### ARTICLE:
# Noob wanting to try roasting



## GiveMeCoffee (Mar 15, 2021)

So I'm looking at possibly getting a roaster - happy to spend a little for it, and I like the idea of having real good control of the temperature etc (and I'd enjoy being able to use a profiling software to make the nerd in me happy).

Does anyone have any tips for where to start?


----------



## Rob1 (Apr 9, 2015)

Machines compatible with profiling software don't cost "a little".

You can build your own though. There are a couple of threads, one modding a halogen air fryer with detailed instructions, one building an air roaster from a tin can (to start with).


----------



## Beeroclock (Aug 10, 2015)

Hard to make recommendations with such little info, but Kaffelogic Nano 7 on the Kickstarter campaign is a good starting point.

Cheers Phil


----------



## Holonomic (Mar 3, 2017)

### REQUIREMENT 1:
From the coffee roasting thread, copy the passage from "## GiveMeCoffee (Mar" up to and including "where to start?".
### REQUIREMENT 2:
Write the next part of the coffee roasting thread, picking up after its last post.

### DATA SEGMENT:
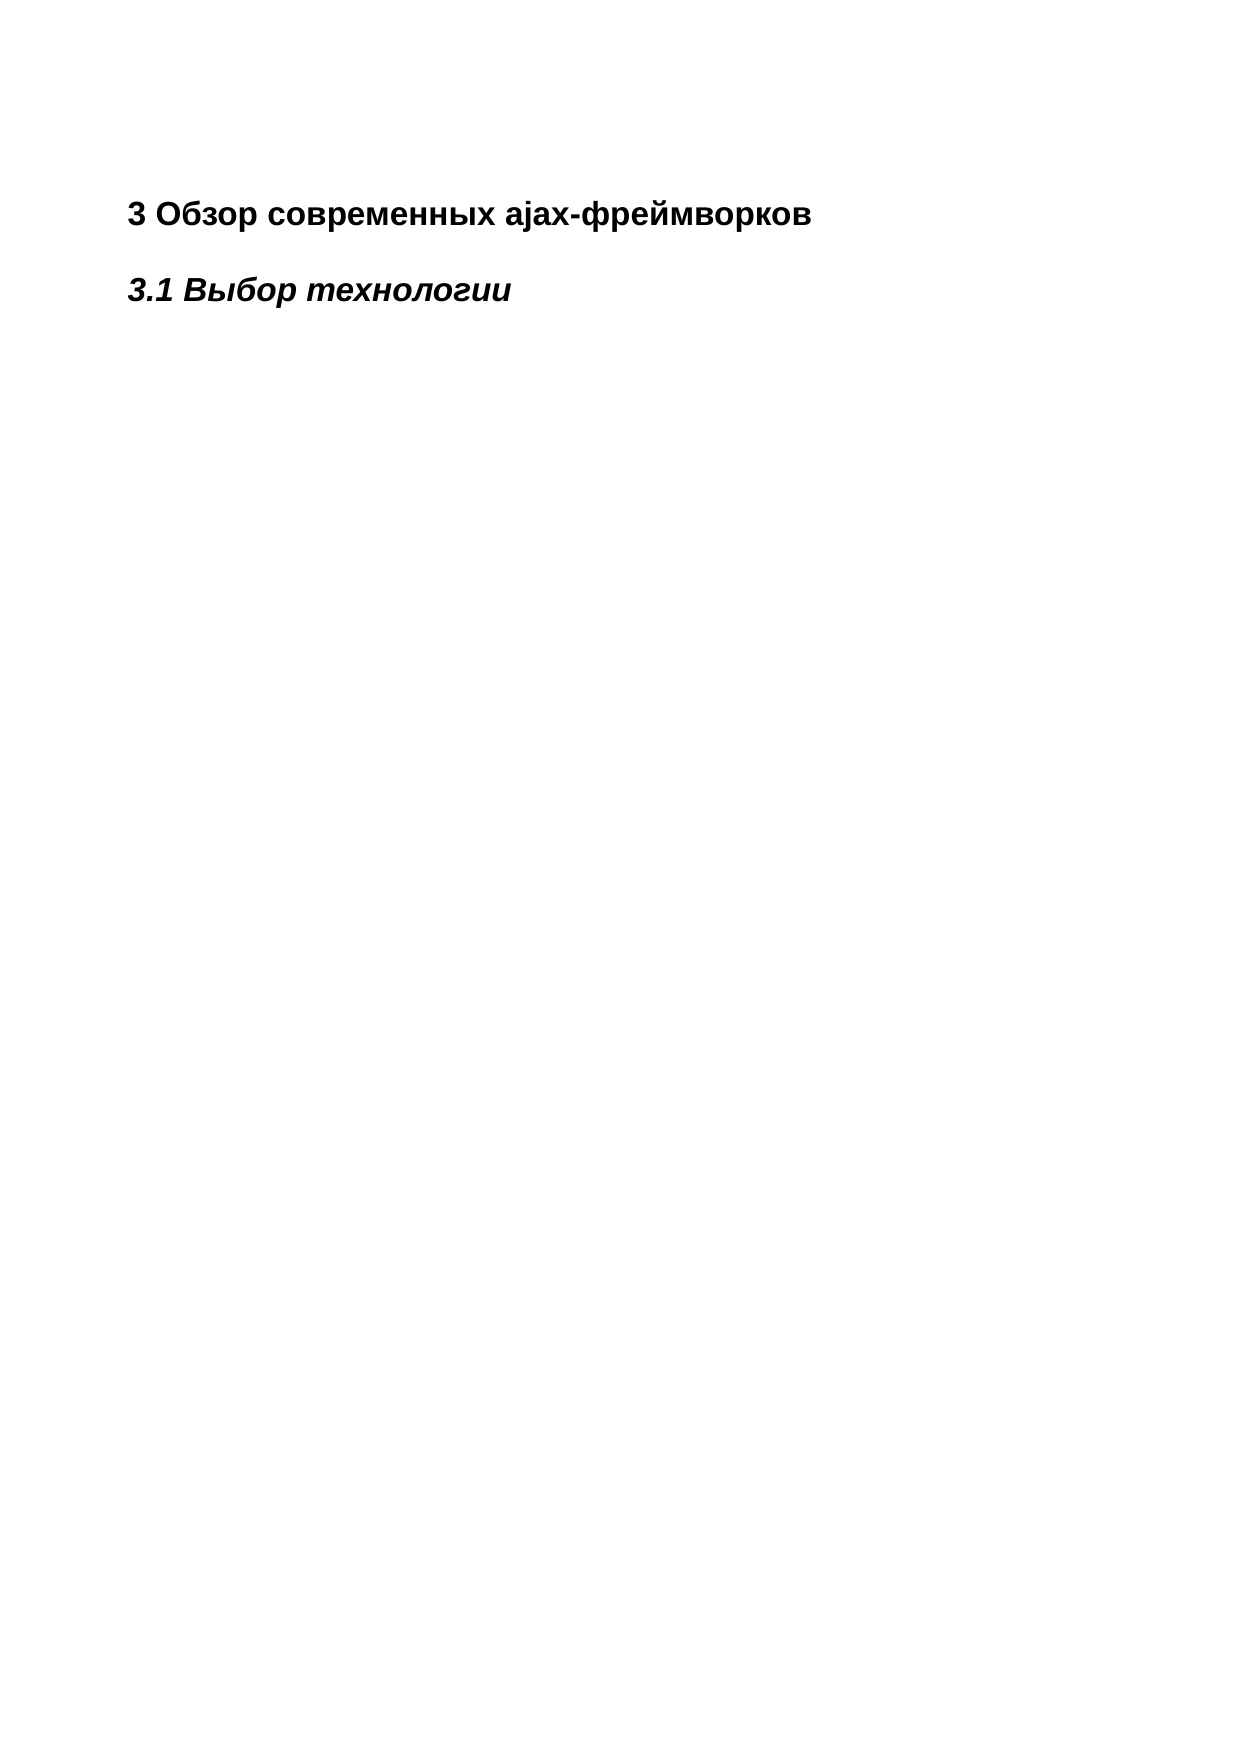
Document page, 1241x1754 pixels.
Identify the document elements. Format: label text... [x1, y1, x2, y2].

### EXERCISE RESULT 1:
## GiveMeCoffee (Mar 15, 2021)

So I'm looking at possibly getting a roaster - happy to spend a little for it, and I like the idea of having real good control of the temperature etc (and I'd enjoy being able to use a profiling software to make the nerd in me happy).

Does anyone have any tips for where to start?

### EXERCISE RESULT 2:
How does the nano 7 compare to other options at a similar price point?


----------



## GiveMeCoffee (Mar 15, 2021)

I have seen the nano 7 and have been very tempted - does anyone know how good it is?


----------



## Rincewind (Aug 25, 2020)

GiveMeCoffee said:


> I have seen the nano 7 and have been very tempted - does anyone know how good it is?


 Check out this video click me to watch and see what you think 😎 .....me; i'm a stroking the credit card trying so very hard to avoid pulling that trigger :classic_wink:


----------



## WestlandWessex (Jan 26, 2020)

Rincewind said:


> Check out this video click me to watch and see what you think 😎 .....me; i'm a stroking the credit card trying so very hard to avoid pulling that trigger :classic_wink:


 Thanks for the link to the video 👍 Has this machine become available in the UK now ?


----------



## Beeroclock (Aug 10, 2015)

Yes - it's currently on a Kickstarter campaign


----------



## WestlandWessex (Jan 26, 2020)

Beeroclock said:


> Yes - it's currently on a Kickstarter campaign


 Oh okay, thank you, sorry to be a complete muppet, but how does it work and where can I get one from ?


----------



## Beeroclock (Aug 10, 2015)

Try this

http://kck.st/3t1jfev


----------



## Teddybaebae (Mar 19, 2021)

Has anyone tried any unusual set ups for roasting


----------



## GiveMeCoffee (Mar 15, 2021)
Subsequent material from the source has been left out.